Dr. Robert Walker, a Dallas oral surgeon and University of Texas professor who taught Collins his own “Walker procedure” for open-jaw surgery when Collins was a dentistry resident, testified that Collins’ surgeries on Kallestad were reasonable for a patient suffering jaw pain, though they differed in several important aspects from what he’d taught him – including the use of steroids injected into the jaw. Under cross-examination by Schultz, Walker said Kallestad’s post-operative physical therapy differed markedly from the “aggressive” therapy he used in his practice to ensure that the jaw joint didn’t fuse shut after surgery. He described the therapy as a painful but essential process that patients don’t like.

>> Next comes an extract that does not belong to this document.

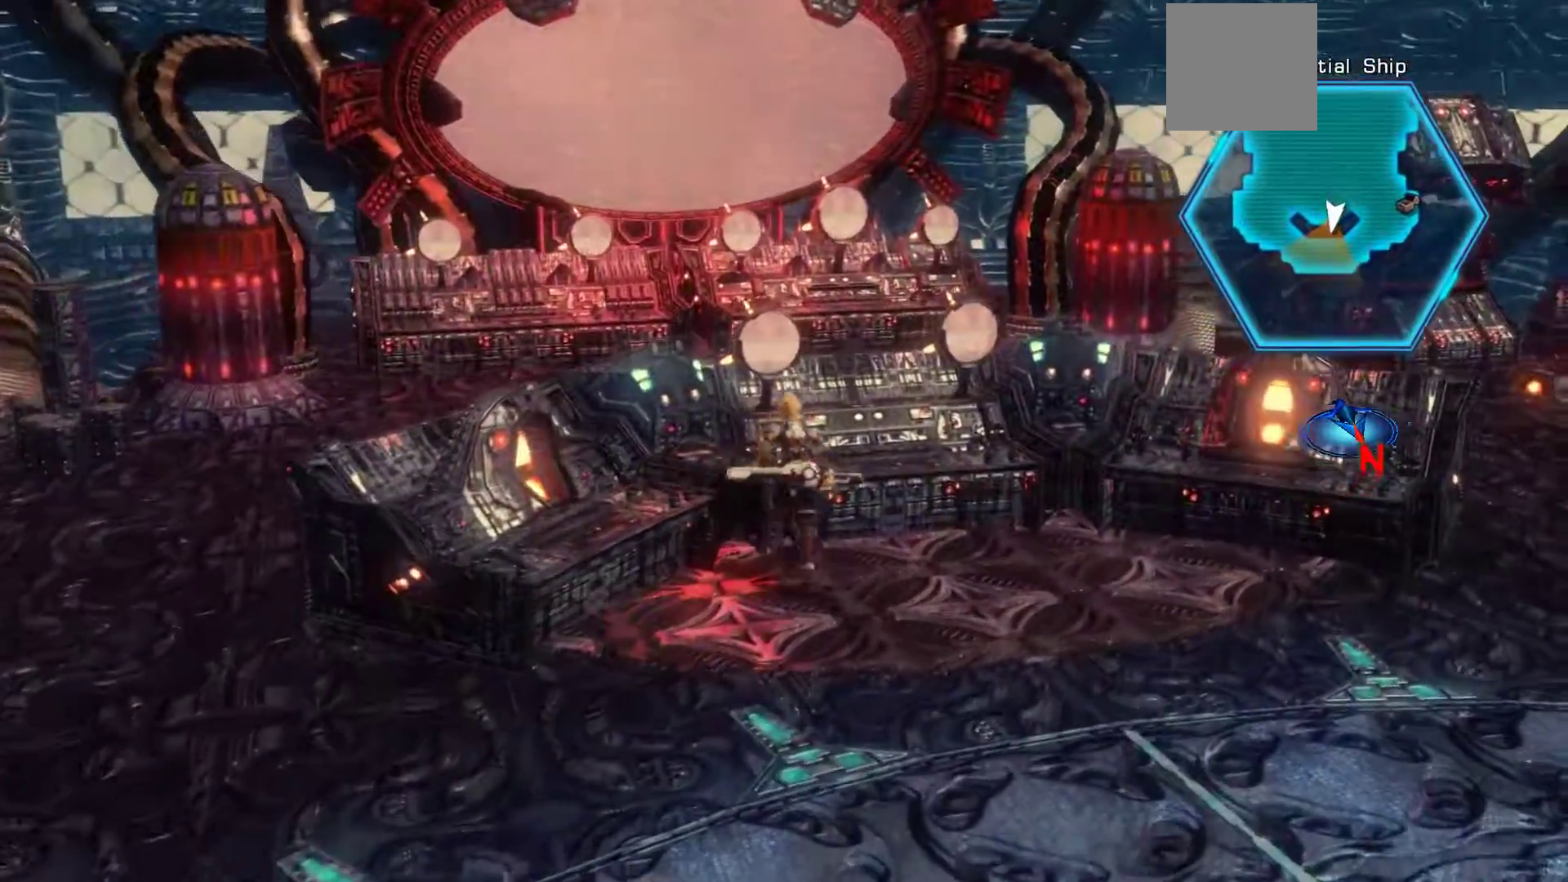
{"buttons": ["A"], "left_stick": "up", "right_stick": "center", "events": [[33, "A", "down"], [167, "A", "up"], [283, "A", "down"], [383, "A", "up"], [500, "A", "down"]]}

Walker said it’s his “standard of care” to do his own physical therapy starting immediately after jaw surgery to get patients to open their jaws to a normal 40 millimeters within one week. Collins didn’t refer Kallestad for physical therapy for a month after surgery, according to the testimony.

In his testimony, Collins said he refers his patients to local physical therapists who do less aggressive treatment than Walker because “I don’t want to hurt anybody” – a response that caused Kallestad’s younger sister Lisa Kallestad, a Helena lawyer, to react angrily as she sat in court.

Kallestad’s jaw closed from a normal opening before surgery to 11 millimeters afterward. She cannot eat solid food or brush her teeth and survives on smoothies. She takes powerful pain medication and stays in bed up to 20 hours a day.

Walker also testified that an alternative to surgery for Kallestad would have been to “do nothing,” managing her pain with drugs and physical therapy. But he said surgery was appropriate because Kallestad had already spent nine months in physical therapy and had had a “high level of discomfort over a long period.”

Of the 150 cases he’s treated, only “one or two” were as severe as Kallestad’s, and “very few” of his patients ever needed the Walker procedure on both sides of their jaw, Walker said in response to jurors’ questions.

In other testimony this week, Treyve , the doctor and former neighbor who referred Kallestad to Collins, testified from his new practice in Longview.

Treyve said he sent her to Collins in the summer of 2000 for a consultation after he’d heard she was still having jaw problems from her accident.

Treyve said he’d had a “business relationship” with Collins, referring patients with jaw joint problems.

In cross-examination, Schultz pressed Treyve on whether he knew that Collins, who’d been asked to give Kallestad a second opinion, immediately began treating her.

“Did you know at the first session with Dr. Collins, he injected steroids into her face?” Schultz asked.

“I can’t give you the name of anybody in the country” who does that, Treyve replied.

After Kallestad had multiple surgeries and her condition was deteriorating, Collins called Treyve in August 2001.

“I recall he said, ‘What’s going on with this girl? She’s acting kind of strange,’ ” Treyve testified. “I said, ‘I don’t know what you’re talking about,’ ” he said.

In his testimony Thursday, Collins said he immediately injected Kallestad with steroids on her first visit because of the discomfort she reported to him.

“I was trying to alleviate her pain,” he said.